Collected data entries:
= Beginning of Section =

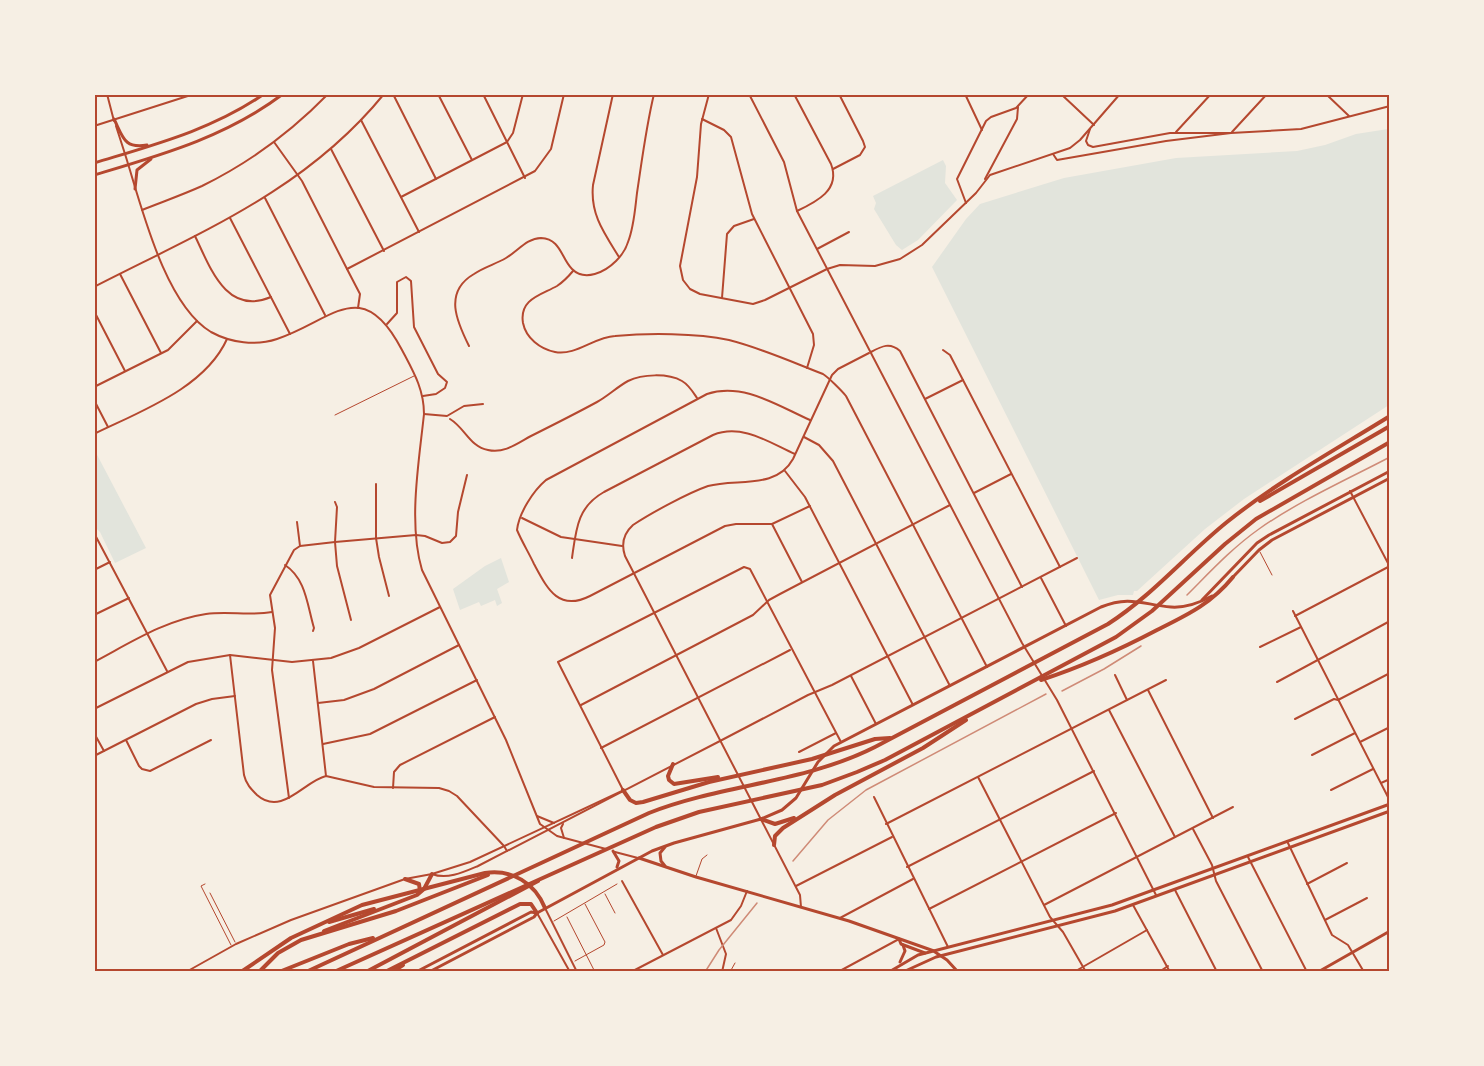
<svg xmlns="http://www.w3.org/2000/svg" width="1484" height="1066" font-family="'Fira Sans Condensed',sans-serif">
	<style>
		.green { fill: #e2e4dc }
		.lines { fill: none; stroke-linecap: round; stroke-linejoin: round }
		.service { stroke: #b5482f; stroke-width: 1 }
		.minor { stroke: #b5482f; stroke-width: 2 }
		.tertiary { stroke: #b5482f; stroke-width: 2 }
		.secondary { stroke: #b5482f; stroke-width: 3 }
		.primary { stroke: #b5482f; stroke-width: 3 }
		.motorway { stroke: #b5482f; stroke-width: 4 }
		.rail { stroke: #cf8b77; stroke-width: 1.5 }
		.neatline { fill: none; stroke: #b5482f; stroke-width: 2 }
	</style>
	<rect width="100%" height="100%" fill="#f6efe4"/>
	<g class="green">
		<path d="M1388 129 1390 132 1389 405 1244 499 1205 529 1137 591H1134L1133 595H1118L1099 600 932 267 966 219 980 204 1064 178 1176 158 1297 151 1325 145 1356 134Z"/>
		<path d="M943 160 946 166 945 183 957 200 918 240 902 250 896 245 874 209 876 203 873 196Z"/>
		<path d="M94 449 146 548 115 563 100 532 95 527Z"/>
		<path d="M501 558 509 582 497 589 502 603 497 606 495 600 481 606 479 602 460 610 453 589 485 566Z"/>
	</g>
	<g class="lines">
		<g class="service">
			<path d="M335 415 414 376"/>
			<path d="M1260 552 1272 575"/>
			<path d="M696 876 702 859 707 855"/>
			<path d="M205 884 201 886 231 945"/>
			<path d="M210 893 235 942"/>
			<path d="M605 894 615 913"/>
			<path d="M567 917 595 972"/>
			<path d="M554 921 617 884"/>
			<path d="M575 961 604 945 605 942 585 904"/>
			<path d="M730 972 735 963"/>
		</g>
		<g class="minor">
			<path d="M107 94 114 121"/>
			<path d="M393 94 436 179"/>
			<path d="M438 94 472 160"/>
			<path d="M483 94 525 178"/>
			<path d="M613 94 593 185C590 214 604 233 619 257"/>
			<path d="M709 94 701 124 697 177 680 266 683 280 690 289 700 294 753 304 765 300 827 269"/>
			<path d="M794 94 831 164C841 190 816 202 797 211"/>
			<path d="M965 94 982 130"/>
			<path d="M1326 94 1349 116"/>
			<path d="M1386 94 1390 98"/>
			<path d="M702 119 724 130 731 137 752 214 813 334 814 345 807 368"/>
			<path d="M361 120 419 232"/>
			<path d="M94 126 194 94"/>
			<path d="M116 126 125 154"/>
			<path d="M1090 129 1086 141 1088 145 1093 147 1170 133H1231L1301 129 1390 106"/>
			<path d="M1176 132 1211 94"/>
			<path d="M1232 132 1267 94"/>
			<path d="M274 142 302 181 347 269 360 294 358 308"/>
			<path d="M331 149 384 251"/>
			<path d="M1053 154 1057 160 1166 141 1231 133"/>
			<path d="M833 169 860 155 865 147 863 141 839 94"/>
			<path d="M985 179 1017 119 1018 107"/>
			<path d="M401 197 507 142 513 133 523 94"/>
			<path d="M265 198 325 315"/>
			<path d="M966 203 957 179 986 121 991 117 1016 108 1029 94"/>
			<path d="M142 210C162 202 182 195 202 186 249 163 291 132 328 94"/>
			<path d="M230 218 290 334"/>
			<path d="M195 236C210 267 226 316 271 297"/>
			<path d="M817 249 849 232"/>
			<path d="M347 269 535 171 551 149 564 94"/>
			<path d="M573 271C568 277 563 282 557 286 541 295 519 299 523 323 526 338 540 349 555 352 576 356 594 337 615 336 648 333 696 333 729 340 761 348 792 362 823 374 828 377 842 391 846 396L987 667"/>
			<path d="M120 274 161 353"/>
			<path d="M722 298 727 234 734 226 754 219"/>
			<path d="M94 311 125 371"/>
			<path d="M387 324 397 313V282L406 277 411 281 414 327 438 374 447 382 445 388 436 394 423 396"/>
			<path d="M469 346C457 322 443 292 474 274 484 267 496 264 506 258 518 251 527 238 541 238 561 239 561 258 572 269 585 282 605 272 616 261 621 256 626 249 628 242 634 227 635 209 637 193 642 160 646 127 654 94"/>
			<path d="M943 350 950 355 1060 567"/>
			<path d="M871 352C882 346 890 342 900 351L1022 587"/>
			<path d="M94 387 168 350 197 321"/>
			<path d="M925 399 963 380"/>
			<path d="M94 400 108 427"/>
			<path d="M424 414 447 416 464 406 483 404"/>
			<path d="M450 419C465 428 470 447 488 450 504 454 518 443 531 436 553 425 575 414 597 402 608 396 617 387 628 381 642 374 668 373 682 381 689 385 693 392 697 398"/>
			<path d="M94 434C141 411 205 388 227 339"/>
			<path d="M804 437 819 445 833 461 950 686"/>
			<path d="M785 471 805 497 913 705"/>
			<path d="M376 484V538L379 557 389 596"/>
			<path d="M974 493 1011 474"/>
			<path d="M335 502 337 507 335 542 337 566 351 620"/>
			<path d="M810 506 772 524H736L725 526 590 596C558 612 547 588 534 564 529 553 522 542 517 530 519 513 533 491 546 480L707 394C743 382 778 406 810 420"/>
			<path d="M522 518 561 537 622 546"/>
			<path d="M297 522 300 546"/>
			<path d="M772 524 802 582"/>
			<path d="M94 533 167 671"/>
			<path d="M572 558C576 530 577 507 604 492L713 435C742 423 770 443 795 454"/>
			<path d="M285 565C306 579 307 604 314 628L313 631"/>
			<path d="M94 570 110 562"/>
			<path d="M1041 578 1066 626"/>
			<path d="M1293 611 1390 801"/>
			<path d="M94 615 129 598"/>
			<path d="M1295 616 1390 566"/>
			<path d="M1260 647 1301 627"/>
			<path d="M230 655 244 775C246 784 251 789 257 795 282 817 304 781 326 776L374 787 439 788 449 791 457 796 504 846 507 851"/>
			<path d="M313 661 326 776"/>
			<path d="M94 662C130 643 165 620 206 614 228 611 250 616 272 612"/>
			<path d="M1115 675 1127 700"/>
			<path d="M851 676 876 724"/>
			<path d="M1277 682 1390 621"/>
			<path d="M1148 690 1213 818"/>
			<path d="M318 703 344 700 374 689 459 645"/>
			<path d="M581 705 753 615 769 600 780 594 950 505"/>
			<path d="M1109 710 1175 837"/>
			<path d="M1295 719 1334 699 1338 700 1390 673"/>
			<path d="M94 733 104 751"/>
			<path d="M126 740 139 766 142 769 150 771 211 740"/>
			<path d="M720 741 808 695 832 685 1077 558"/>
			<path d="M1360 742 1390 727"/>
			<path d="M323 744 370 734 477 680"/>
			<path d="M601 748 790 650"/>
			<path d="M799 752 836 733"/>
			<path d="M1312 755 1355 733"/>
			<path d="M94 756 196 704 212 699 235 696"/>
			<path d="M978 777 1050 917 1063 932 1086 972"/>
			<path d="M1381 783 1390 779"/>
			<path d="M393 788 394 772 400 765 495 717"/>
			<path d="M623 790 558 662 744 567 750 569 841 742"/>
			<path d="M1331 790 1373 769"/>
			<path d="M874 797 948 947"/>
			<path d="M289 798 272 670 275 628 270 595 294 550 300 546 335 542 416 535 425 536 442 543 450 542 456 536 458 512 467 475"/>
			<path d="M886 824 1166 680"/>
			<path d="M1193 829 1212 865 1216 881 1263 972"/>
			<path d="M1287 841 1332 935 1348 945 1364 972"/>
			<path d="M1248 857 1307 972"/>
			<path d="M907 867 1094 771"/>
			<path d="M622 881 663 955"/>
			<path d="M1307 884 1347 863"/>
			<path d="M796 886 892 837"/>
			<path d="M1175 890 1217 972"/>
			<path d="M1044 905 1233 807"/>
			<path d="M1133 905 1170 972"/>
			<path d="M545 908 577 972"/>
			<path d="M929 909 1116 813"/>
			<path d="M537 913 570 972"/>
			<path d="M840 918 913 879"/>
			<path d="M1325 920 1367 898"/>
			<path d="M716 928 726 954 722 972"/>
			<path d="M631 972 731 920 741 906 747 891"/>
			<path d="M838 972 899 939"/>
			<path d="M1074 972 1147 930"/>
			<path d="M1159 972 1168 966"/>
		</g>
		<g class="tertiary">
			<path d="M749 94 784 162 797 211 1022 643 1057 700 1156 895"/>
			<path d="M1061 94 1094 125"/>
			<path d="M125 154C141 204 164 304 211 332 231 343 256 346 277 339 332 321 362 273 402 350 413 371 424 389 424 414 419 462 408 523 422 570L506 740 540 824 557 836 606 849"/>
			<path d="M827 269 840 265 875 266 900 259 922 245 976 193 990 175 1070 148 1080 140 1120 94"/>
			<path d="M94 287C201 232 306 190 384 94"/>
			<path d="M1350 491 1390 567"/>
			<path d="M94 709 188 662 230 655 292 662 331 658 359 648 440 607"/>
			<path d="M537 816 554 823"/>
			<path d="M563 824 561 828 564 838"/>
			<path d="M615 852 638 858"/>
			<path d="M432 874C447 880 464 872 478 866L720 741"/>
			<path d="M801 907 800 895 625 556C621 544 623 534 633 525 651 513 688 493 708 486 736 478 776 490 793 459L832 375 838 369 869 353"/>
			<path d="M186 972 236 944 291 920 405 879 432 874 470 862 622 791"/>
		</g>
		<g class="secondary">
			<path d="M1233 577 1259 550 1272 540 1390 478"/>
			<path d="M1202 600 1257 543 1269 535 1390 471"/>
			<path d="M665 847 660 853 661 861 665 866"/>
			<path d="M613 851 619 861 617 867"/>
			<path d="M639 858 696 877 849 921 934 951"/>
			<path d="M899 939 901 944 925 953"/>
			<path d="M416 972 531 912 537 913"/>
			<path d="M429 972 534 917 537 913 652 851 674 843 761 819 782 810 796 798 818 762 834 746 1101 607C1130 595 1144 605 1171 607 1185 608 1201 602 1212 596"/>
			<path d="M1318 972 1390 931"/>
		</g>
		<g class="primary">
			<path d="M114 119C123 137 124 149 147 145"/>
			<path d="M94 163C153 145 212 130 264 94"/>
			<path d="M94 175C161 155 226 137 283 94"/>
			<path d="M135 189 137 170 151 159"/>
			<path d="M935 952 947 960 958 972"/>
			<path d="M900 962 905 951 903 945"/>
			<path d="M889 972 918 955 1112 905 1390 804"/>
			<path d="M903 972 936 957 1115 911 1390 811"/>
		</g>
		<g class="motorway">
			<path d="M1260 501 1390 426"/>
			<path d="M1041 680C1081 667 1119 650 1157 630 1187 615 1211 604 1233 577"/>
			<path d="M673 764 668 776 669 780 674 784 718 777"/>
			<path d="M623 790 630 800 636 803 643 802 709 782 812 759 875 739 890 738"/>
			<path d="M761 819 775 824 794 818"/>
			<path d="M774 845 775 836 783 828 835 795 923 748 966 720"/>
			<path d="M405 879 419 884 420 891"/>
			<path d="M329 922 374 909"/>
			<path d="M324 931 417 895 424 889 432 874"/>
			<path d="M241 972 291 938 362 905 485 873C512 869 535 883 545 908"/>
			<path d="M259 972 278 953 301 940 396 911 488 875"/>
			<path d="M279 972 349 944 373 938"/>
			<path d="M306 972 649 813C723 784 804 783 875 747L1108 624C1153 595 1186 555 1227 522 1277 482 1335 450 1390 416"/>
			<path d="M334 972 656 827 699 812 822 785 857 772 885 760 1116 637 1152 611 1225 544 1256 519 1390 442"/>
			<path d="M366 972 538 881"/>
			<path d="M385 972 520 904H531L537 913"/>
			<path d="M392 972 403 965"/>
		</g>
		<g class="rail">
			<path d="M1187 595C1210 572 1232 548 1259 529 1297 502 1348 479 1390 457"/>
			<path d="M1062 691 1104 669 1141 646"/>
			<path d="M793 861 828 820 866 790 1046 694"/>
			<path d="M705 972 719 950 757 903"/>
		</g>
	</g>
	<rect width="1484" height="1066" fill="none" stroke="#f6efe4" stroke-width="192"/>
	<rect x="96" y="96" width="1292" height="874" class="neatline"/>
</svg>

= End of Section =

= What the task asks =
From the records above, reproduce exactly the lines from the one with "154 1057 160" to the one with "471 805 497", both included, and no others.

= Response box =
			<path d="M1053 154 1057 160 1166 141 1231 133"/>
			<path d="M833 169 860 155 865 147 863 141 839 94"/>
			<path d="M985 179 1017 119 1018 107"/>
			<path d="M401 197 507 142 513 133 523 94"/>
			<path d="M265 198 325 315"/>
			<path d="M966 203 957 179 986 121 991 117 1016 108 1029 94"/>
			<path d="M142 210C162 202 182 195 202 186 249 163 291 132 328 94"/>
			<path d="M230 218 290 334"/>
			<path d="M195 236C210 267 226 316 271 297"/>
			<path d="M817 249 849 232"/>
			<path d="M347 269 535 171 551 149 564 94"/>
			<path d="M573 271C568 277 563 282 557 286 541 295 519 299 523 323 526 338 540 349 555 352 576 356 594 337 615 336 648 333 696 333 729 340 761 348 792 362 823 374 828 377 842 391 846 396L987 667"/>
			<path d="M120 274 161 353"/>
			<path d="M722 298 727 234 734 226 754 219"/>
			<path d="M94 311 125 371"/>
			<path d="M387 324 397 313V282L406 277 411 281 414 327 438 374 447 382 445 388 436 394 423 396"/>
			<path d="M469 346C457 322 443 292 474 274 484 267 496 264 506 258 518 251 527 238 541 238 561 239 561 258 572 269 585 282 605 272 616 261 621 256 626 249 628 242 634 227 635 209 637 193 642 160 646 127 654 94"/>
			<path d="M943 350 950 355 1060 567"/>
			<path d="M871 352C882 346 890 342 900 351L1022 587"/>
			<path d="M94 387 168 350 197 321"/>
			<path d="M925 399 963 380"/>
			<path d="M94 400 108 427"/>
			<path d="M424 414 447 416 464 406 483 404"/>
			<path d="M450 419C465 428 470 447 488 450 504 454 518 443 531 436 553 425 575 414 597 402 608 396 617 387 628 381 642 374 668 373 682 381 689 385 693 392 697 398"/>
			<path d="M94 434C141 411 205 388 227 339"/>
			<path d="M804 437 819 445 833 461 950 686"/>
			<path d="M785 471 805 497 913 705"/>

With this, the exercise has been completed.